What you are asked to do: Rewrite the text below, starting with the line that contains "Para reducir el" and going on through the line that contains "Habilite Microsoft Azure AD", with "credenciales filtradas" replaced by "credenciales expuestas" and everything else left the same.

Data shown:

┄┄┄┄┄┄┄┄┄┄

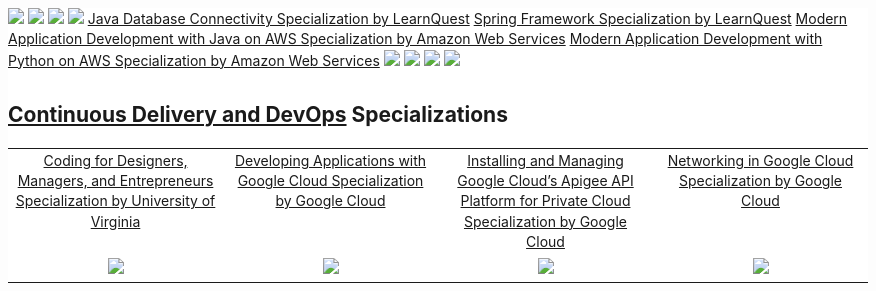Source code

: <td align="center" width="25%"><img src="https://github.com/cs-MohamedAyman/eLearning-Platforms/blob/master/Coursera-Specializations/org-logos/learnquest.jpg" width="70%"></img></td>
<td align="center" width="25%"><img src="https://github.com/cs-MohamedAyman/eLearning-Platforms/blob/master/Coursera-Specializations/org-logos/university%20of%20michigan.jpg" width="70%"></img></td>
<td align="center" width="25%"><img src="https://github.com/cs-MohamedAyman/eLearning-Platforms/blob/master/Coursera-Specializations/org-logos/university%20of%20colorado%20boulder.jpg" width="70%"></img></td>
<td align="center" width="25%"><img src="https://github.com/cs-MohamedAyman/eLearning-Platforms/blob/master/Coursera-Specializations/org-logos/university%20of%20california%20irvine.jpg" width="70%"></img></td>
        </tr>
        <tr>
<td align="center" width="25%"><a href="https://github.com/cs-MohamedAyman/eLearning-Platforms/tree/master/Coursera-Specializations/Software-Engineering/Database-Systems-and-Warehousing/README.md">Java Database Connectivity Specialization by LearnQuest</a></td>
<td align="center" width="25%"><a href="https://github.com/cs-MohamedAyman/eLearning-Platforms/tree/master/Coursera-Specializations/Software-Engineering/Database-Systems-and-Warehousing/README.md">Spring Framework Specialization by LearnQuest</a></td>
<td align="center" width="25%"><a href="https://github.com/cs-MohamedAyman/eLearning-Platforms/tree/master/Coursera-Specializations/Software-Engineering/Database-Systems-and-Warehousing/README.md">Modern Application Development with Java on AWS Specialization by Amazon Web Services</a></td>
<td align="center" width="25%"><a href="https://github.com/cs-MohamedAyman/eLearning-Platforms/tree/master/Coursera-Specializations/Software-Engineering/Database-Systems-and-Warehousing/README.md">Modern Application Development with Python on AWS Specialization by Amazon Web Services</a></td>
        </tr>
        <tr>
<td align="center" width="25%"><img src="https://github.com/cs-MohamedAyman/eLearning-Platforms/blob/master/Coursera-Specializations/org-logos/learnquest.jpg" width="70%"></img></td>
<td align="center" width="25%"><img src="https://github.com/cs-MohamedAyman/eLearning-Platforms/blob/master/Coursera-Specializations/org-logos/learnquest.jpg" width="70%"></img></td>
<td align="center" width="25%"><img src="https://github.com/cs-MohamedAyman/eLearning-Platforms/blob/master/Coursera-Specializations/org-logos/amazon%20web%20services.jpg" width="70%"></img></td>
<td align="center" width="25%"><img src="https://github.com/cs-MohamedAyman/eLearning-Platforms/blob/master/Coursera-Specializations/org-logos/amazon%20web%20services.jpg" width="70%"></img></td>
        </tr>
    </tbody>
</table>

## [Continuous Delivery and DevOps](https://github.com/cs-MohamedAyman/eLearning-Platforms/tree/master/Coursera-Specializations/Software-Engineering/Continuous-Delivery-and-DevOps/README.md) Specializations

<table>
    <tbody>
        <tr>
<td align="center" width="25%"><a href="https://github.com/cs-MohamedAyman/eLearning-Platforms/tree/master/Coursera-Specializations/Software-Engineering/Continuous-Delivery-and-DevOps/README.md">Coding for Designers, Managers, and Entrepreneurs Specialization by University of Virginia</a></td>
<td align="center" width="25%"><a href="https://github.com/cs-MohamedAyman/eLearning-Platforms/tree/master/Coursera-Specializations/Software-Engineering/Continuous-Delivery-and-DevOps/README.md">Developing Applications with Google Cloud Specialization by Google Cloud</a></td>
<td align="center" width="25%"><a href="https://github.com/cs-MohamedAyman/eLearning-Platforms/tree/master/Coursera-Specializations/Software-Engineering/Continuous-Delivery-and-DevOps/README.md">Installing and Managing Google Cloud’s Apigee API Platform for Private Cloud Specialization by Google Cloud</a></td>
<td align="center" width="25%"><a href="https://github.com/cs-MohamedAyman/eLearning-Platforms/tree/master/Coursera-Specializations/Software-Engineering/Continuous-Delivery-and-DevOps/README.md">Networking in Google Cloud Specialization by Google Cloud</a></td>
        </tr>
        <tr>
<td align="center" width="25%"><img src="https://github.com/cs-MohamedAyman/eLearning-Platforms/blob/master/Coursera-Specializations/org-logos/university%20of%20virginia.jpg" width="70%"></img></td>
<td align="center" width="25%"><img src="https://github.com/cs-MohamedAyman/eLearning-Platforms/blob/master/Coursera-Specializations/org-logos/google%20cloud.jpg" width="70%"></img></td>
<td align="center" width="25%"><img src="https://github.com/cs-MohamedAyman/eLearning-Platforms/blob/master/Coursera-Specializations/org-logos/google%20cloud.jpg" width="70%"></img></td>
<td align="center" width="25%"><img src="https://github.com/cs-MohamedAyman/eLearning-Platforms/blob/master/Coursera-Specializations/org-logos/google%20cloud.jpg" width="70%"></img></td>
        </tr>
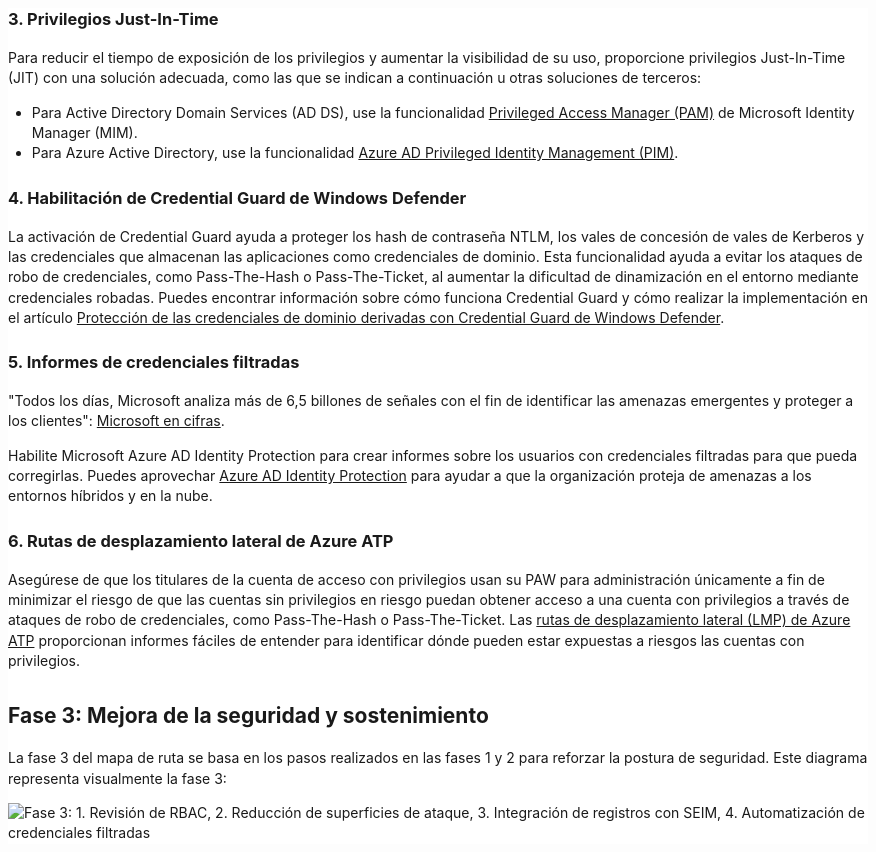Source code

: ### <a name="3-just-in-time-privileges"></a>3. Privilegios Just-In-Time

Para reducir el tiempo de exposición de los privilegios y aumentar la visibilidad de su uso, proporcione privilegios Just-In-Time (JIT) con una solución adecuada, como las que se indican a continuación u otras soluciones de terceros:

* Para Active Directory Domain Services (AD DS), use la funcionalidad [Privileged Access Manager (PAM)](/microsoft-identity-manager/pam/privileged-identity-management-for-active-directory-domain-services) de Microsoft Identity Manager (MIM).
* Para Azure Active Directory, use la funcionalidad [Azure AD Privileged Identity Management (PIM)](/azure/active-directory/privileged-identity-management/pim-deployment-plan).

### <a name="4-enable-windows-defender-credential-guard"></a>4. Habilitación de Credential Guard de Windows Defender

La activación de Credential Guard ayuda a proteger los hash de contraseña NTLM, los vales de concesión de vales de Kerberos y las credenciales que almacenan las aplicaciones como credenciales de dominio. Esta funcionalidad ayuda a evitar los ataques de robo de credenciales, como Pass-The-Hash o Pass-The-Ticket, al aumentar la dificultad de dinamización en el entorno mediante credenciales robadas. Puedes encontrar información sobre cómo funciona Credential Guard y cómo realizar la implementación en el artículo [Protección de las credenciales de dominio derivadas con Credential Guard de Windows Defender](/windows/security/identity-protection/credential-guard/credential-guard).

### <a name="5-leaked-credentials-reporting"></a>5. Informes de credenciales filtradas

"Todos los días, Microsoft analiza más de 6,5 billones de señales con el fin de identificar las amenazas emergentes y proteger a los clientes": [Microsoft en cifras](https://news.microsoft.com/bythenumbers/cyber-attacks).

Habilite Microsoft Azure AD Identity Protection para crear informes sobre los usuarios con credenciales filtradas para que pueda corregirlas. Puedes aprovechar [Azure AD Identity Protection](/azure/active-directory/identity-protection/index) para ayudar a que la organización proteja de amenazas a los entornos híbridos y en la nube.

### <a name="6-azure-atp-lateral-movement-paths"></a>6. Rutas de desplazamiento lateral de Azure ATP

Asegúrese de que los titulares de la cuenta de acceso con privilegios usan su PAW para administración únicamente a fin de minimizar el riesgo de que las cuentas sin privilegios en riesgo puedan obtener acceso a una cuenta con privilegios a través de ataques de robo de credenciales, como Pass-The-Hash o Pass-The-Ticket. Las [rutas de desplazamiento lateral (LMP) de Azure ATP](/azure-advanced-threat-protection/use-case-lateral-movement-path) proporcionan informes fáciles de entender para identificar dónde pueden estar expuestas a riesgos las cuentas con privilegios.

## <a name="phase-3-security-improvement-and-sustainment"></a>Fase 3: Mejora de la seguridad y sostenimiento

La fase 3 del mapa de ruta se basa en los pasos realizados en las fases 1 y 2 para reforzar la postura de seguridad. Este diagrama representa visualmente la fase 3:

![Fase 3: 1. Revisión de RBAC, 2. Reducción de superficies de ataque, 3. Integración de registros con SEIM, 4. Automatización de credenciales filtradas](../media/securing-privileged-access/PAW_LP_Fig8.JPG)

┄┄┄┄┄┄┄┄┄┄

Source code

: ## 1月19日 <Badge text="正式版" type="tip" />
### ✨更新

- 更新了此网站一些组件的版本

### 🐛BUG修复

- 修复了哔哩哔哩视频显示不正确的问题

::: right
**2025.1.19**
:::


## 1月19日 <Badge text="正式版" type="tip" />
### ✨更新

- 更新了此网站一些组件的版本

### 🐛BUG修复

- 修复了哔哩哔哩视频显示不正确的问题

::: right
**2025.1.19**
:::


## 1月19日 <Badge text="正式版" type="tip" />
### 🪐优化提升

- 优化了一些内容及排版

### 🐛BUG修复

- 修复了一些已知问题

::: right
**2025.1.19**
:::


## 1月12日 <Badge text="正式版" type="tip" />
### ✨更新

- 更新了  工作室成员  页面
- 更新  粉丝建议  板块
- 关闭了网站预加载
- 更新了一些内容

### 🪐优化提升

┄┄┄┄┄┄┄┄┄┄

Answer space:
Para reducir el tiempo de exposición de los privilegios y aumentar la visibilidad de su uso, proporcione privilegios Just-In-Time (JIT) con una solución adecuada, como las que se indican a continuación u otras soluciones de terceros:

* Para Active Directory Domain Services (AD DS), use la funcionalidad [Privileged Access Manager (PAM)](/microsoft-identity-manager/pam/privileged-identity-management-for-active-directory-domain-services) de Microsoft Identity Manager (MIM).
* Para Azure Active Directory, use la funcionalidad [Azure AD Privileged Identity Management (PIM)](/azure/active-directory/privileged-identity-management/pim-deployment-plan).

### <a name="4-enable-windows-defender-credential-guard"></a>4. Habilitación de Credential Guard de Windows Defender

La activación de Credential Guard ayuda a proteger los hash de contraseña NTLM, los vales de concesión de vales de Kerberos y las credenciales que almacenan las aplicaciones como credenciales de dominio. Esta funcionalidad ayuda a evitar los ataques de robo de credenciales, como Pass-The-Hash o Pass-The-Ticket, al aumentar la dificultad de dinamización en el entorno mediante credenciales robadas. Puedes encontrar información sobre cómo funciona Credential Guard y cómo realizar la implementación en el artículo [Protección de las credenciales de dominio derivadas con Credential Guard de Windows Defender](/windows/security/identity-protection/credential-guard/credential-guard).

### <a name="5-leaked-credentials-reporting"></a>5. Informes de credenciales expuestas

"Todos los días, Microsoft analiza más de 6,5 billones de señales con el fin de identificar las amenazas emergentes y proteger a los clientes": [Microsoft en cifras](https://news.microsoft.com/bythenumbers/cyber-attacks).

Habilite Microsoft Azure AD Identity Protection para crear informes sobre los usuarios con credenciales expuestas para que pueda corregirlas. Puedes aprovechar [Azure AD Identity Protection](/azure/active-directory/identity-protection/index) para ayudar a que la organización proteja de amenazas a los entornos híbridos y en la nube.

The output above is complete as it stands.